Unique testing and consulting requests make it advantageous for a reliable testing organization to have a variety of instruments and tools available to characterize the thermal stability of a material. For example, if the purpose is to characterize reactive chemical systems and consequences that could occur due to process upset conditions, then use of a low thermal inertia adiabatic calorimeters: the Vent Sizing Package 2 (VSP2TM) and the Advanced Reactive Systems Screening Tool (ARSSTTM) might be most appropriate. However, if the goal is to help quantify the heat released during intended chemical reactions– preparing for the expected, then you may look to reaction calorimetry instruments such as the Mettler-Toledo RC1, ChemiSens CPA 202, or THT μRC. Or, if the desired outcome is to formulate an accurate determination of safety parameters and plan for mitigating a potential reaction, then you may look to an instrument such as the VSP2TM, ARSSTTM, Differential Scanning Calorimetry (DSC) and Thermogravimetric Analysis (TGA), Thermal Activity Monitor (TAM) or Accelerating Rate Calorimetry (ARC).
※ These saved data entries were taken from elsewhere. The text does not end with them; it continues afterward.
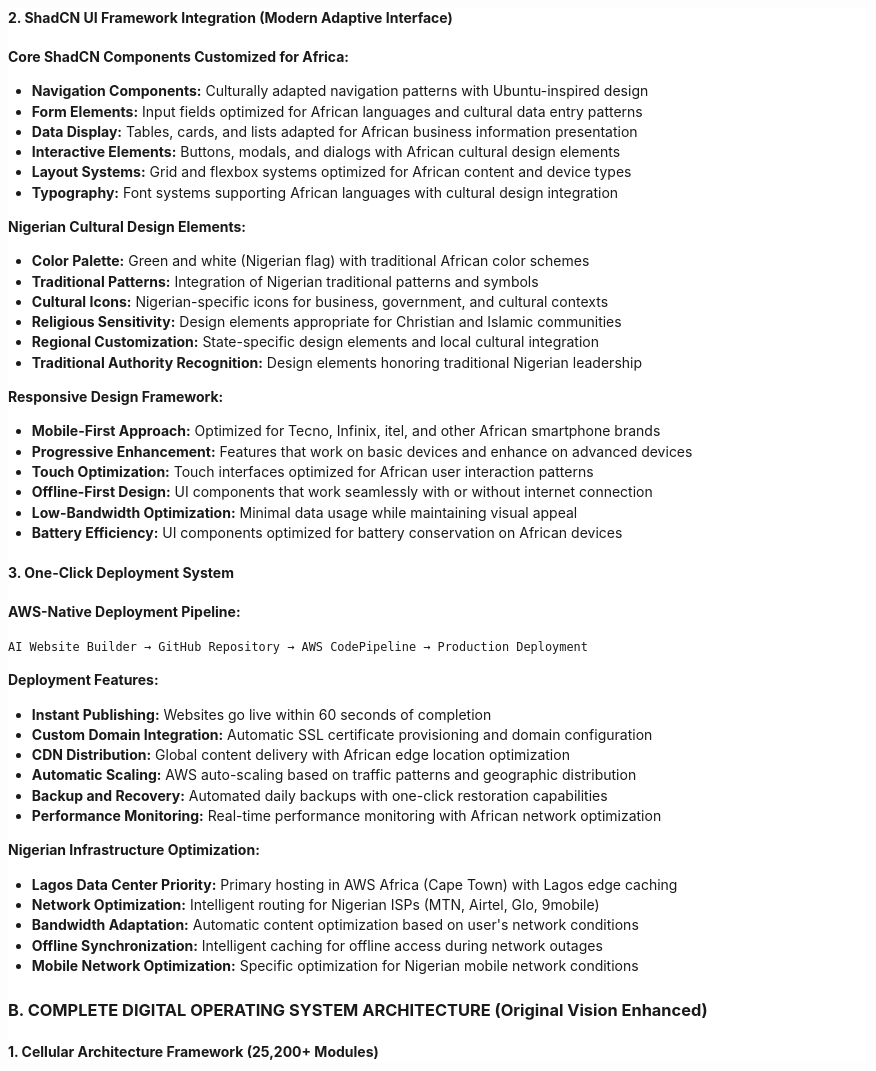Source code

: #### **2. ShadCN UI Framework Integration (Modern Adaptive Interface)**

**Core ShadCN Components Customized for Africa:**
- **Navigation Components:** Culturally adapted navigation patterns with Ubuntu-inspired design
- **Form Elements:** Input fields optimized for African languages and cultural data entry patterns
- **Data Display:** Tables, cards, and lists adapted for African business information presentation
- **Interactive Elements:** Buttons, modals, and dialogs with African cultural design elements
- **Layout Systems:** Grid and flexbox systems optimized for African content and device types
- **Typography:** Font systems supporting African languages with cultural design integration

**Nigerian Cultural Design Elements:**
- **Color Palette:** Green and white (Nigerian flag) with traditional African color schemes
- **Traditional Patterns:** Integration of Nigerian traditional patterns and symbols
- **Cultural Icons:** Nigerian-specific icons for business, government, and cultural contexts
- **Religious Sensitivity:** Design elements appropriate for Christian and Islamic communities
- **Regional Customization:** State-specific design elements and local cultural integration
- **Traditional Authority Recognition:** Design elements honoring traditional Nigerian leadership

**Responsive Design Framework:**
- **Mobile-First Approach:** Optimized for Tecno, Infinix, itel, and other African smartphone brands
- **Progressive Enhancement:** Features that work on basic devices and enhance on advanced devices
- **Touch Optimization:** Touch interfaces optimized for African user interaction patterns
- **Offline-First Design:** UI components that work seamlessly with or without internet connection
- **Low-Bandwidth Optimization:** Minimal data usage while maintaining visual appeal
- **Battery Efficiency:** UI components optimized for battery conservation on African devices

#### **3. One-Click Deployment System**

**AWS-Native Deployment Pipeline:**
```
AI Website Builder → GitHub Repository → AWS CodePipeline → Production Deployment
```

**Deployment Features:**
- **Instant Publishing:** Websites go live within 60 seconds of completion
- **Custom Domain Integration:** Automatic SSL certificate provisioning and domain configuration
- **CDN Distribution:** Global content delivery with African edge location optimization
- **Automatic Scaling:** AWS auto-scaling based on traffic patterns and geographic distribution
- **Backup and Recovery:** Automated daily backups with one-click restoration capabilities
- **Performance Monitoring:** Real-time performance monitoring with African network optimization

**Nigerian Infrastructure Optimization:**
- **Lagos Data Center Priority:** Primary hosting in AWS Africa (Cape Town) with Lagos edge caching
- **Network Optimization:** Intelligent routing for Nigerian ISPs (MTN, Airtel, Glo, 9mobile)
- **Bandwidth Adaptation:** Automatic content optimization based on user's network conditions
- **Offline Synchronization:** Intelligent caching for offline access during network outages
- **Mobile Network Optimization:** Specific optimization for Nigerian mobile network conditions

### **B. COMPLETE DIGITAL OPERATING SYSTEM ARCHITECTURE (Original Vision Enhanced)**

#### **1. Cellular Architecture Framework (25,200+ Modules)**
All of these instruments are or should be part of a well equipped thermal hazards laboratory, to ensure that each customer’s unique system and problem is properly addressed with the correct tools. At Fauske & Associates, LLC (FAI), we have all of these instruments in our thermal hazards lab but recently saw a need to enhance our toolkit even further with the addition of the C80 Calorimeter manufactured by Setaram.
Some of the key benefits the C80 offers include:
- The C80 is a reaction, thermal and scanning calorimeter that operates like a larger version of a DSC which accommodates a larger sample size and bigger test cells - 10 ml test cells, as opposed to 20-50 µl test cells. This is especially advantageous when dealing with heterogeneous or multi-component samples that come in and are not uniformly mixed and cannot be uniformly mixed (think different colored M&Ms) as the larger size allows a more representative sample to be tested.
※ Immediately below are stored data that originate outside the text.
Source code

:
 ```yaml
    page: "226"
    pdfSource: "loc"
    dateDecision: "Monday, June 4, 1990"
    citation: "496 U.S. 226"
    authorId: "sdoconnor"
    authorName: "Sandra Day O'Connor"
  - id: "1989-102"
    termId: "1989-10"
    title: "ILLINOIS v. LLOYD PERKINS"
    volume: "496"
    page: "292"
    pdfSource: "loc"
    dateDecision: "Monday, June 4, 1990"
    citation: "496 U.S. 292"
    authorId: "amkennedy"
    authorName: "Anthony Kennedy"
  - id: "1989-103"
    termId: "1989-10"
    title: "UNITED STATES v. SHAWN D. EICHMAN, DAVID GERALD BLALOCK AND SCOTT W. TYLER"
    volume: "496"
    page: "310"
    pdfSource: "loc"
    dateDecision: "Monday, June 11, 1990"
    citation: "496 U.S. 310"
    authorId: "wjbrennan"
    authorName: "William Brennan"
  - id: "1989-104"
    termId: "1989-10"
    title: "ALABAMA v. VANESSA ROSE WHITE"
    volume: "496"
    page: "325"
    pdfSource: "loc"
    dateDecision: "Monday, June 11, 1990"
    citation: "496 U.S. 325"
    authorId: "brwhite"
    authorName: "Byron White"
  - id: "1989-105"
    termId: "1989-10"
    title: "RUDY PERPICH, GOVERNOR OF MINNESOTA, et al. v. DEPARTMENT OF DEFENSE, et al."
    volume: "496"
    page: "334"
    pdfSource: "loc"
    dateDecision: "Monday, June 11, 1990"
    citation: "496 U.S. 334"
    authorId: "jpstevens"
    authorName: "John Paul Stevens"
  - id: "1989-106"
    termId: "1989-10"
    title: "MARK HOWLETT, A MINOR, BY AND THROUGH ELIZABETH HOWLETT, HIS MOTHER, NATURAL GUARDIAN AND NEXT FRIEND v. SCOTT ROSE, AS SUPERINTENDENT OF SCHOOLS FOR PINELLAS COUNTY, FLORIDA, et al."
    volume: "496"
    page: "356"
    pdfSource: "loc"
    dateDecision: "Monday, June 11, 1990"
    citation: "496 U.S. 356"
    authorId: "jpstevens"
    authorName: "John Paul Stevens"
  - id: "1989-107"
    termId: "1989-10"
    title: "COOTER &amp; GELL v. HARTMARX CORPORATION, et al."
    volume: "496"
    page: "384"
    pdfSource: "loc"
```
- It has a wide range of vessels that can be used with it which makes it flexible
- A lot of the other instruments primarily use metal cells, but the C80 can use glass-lined cells which is beneficial when dealing with peroxides or other chemicals that are highly sensitive/reactive to metals
- The C80 offers a unique level of sensitivity to thermal events and also the ability to design cells and vessels to simulate almost any potential condition
- Temperature ramp measures heat flow as a function of time and temperature
- Temperature range is from ambient to 300mC
As you can see, the C80 is a fantastic addition to our toolkit here at FAI as it nicely complements other instruments in our lab and enhances the ability of our engineers to offer practical and customized solutions to unique process safety issues dealing with thermal hazards and thermal stability. When you are considering a provider for your own process safety needs in this area make sure that they too have a robust toolkit with which to effectively address your concerns.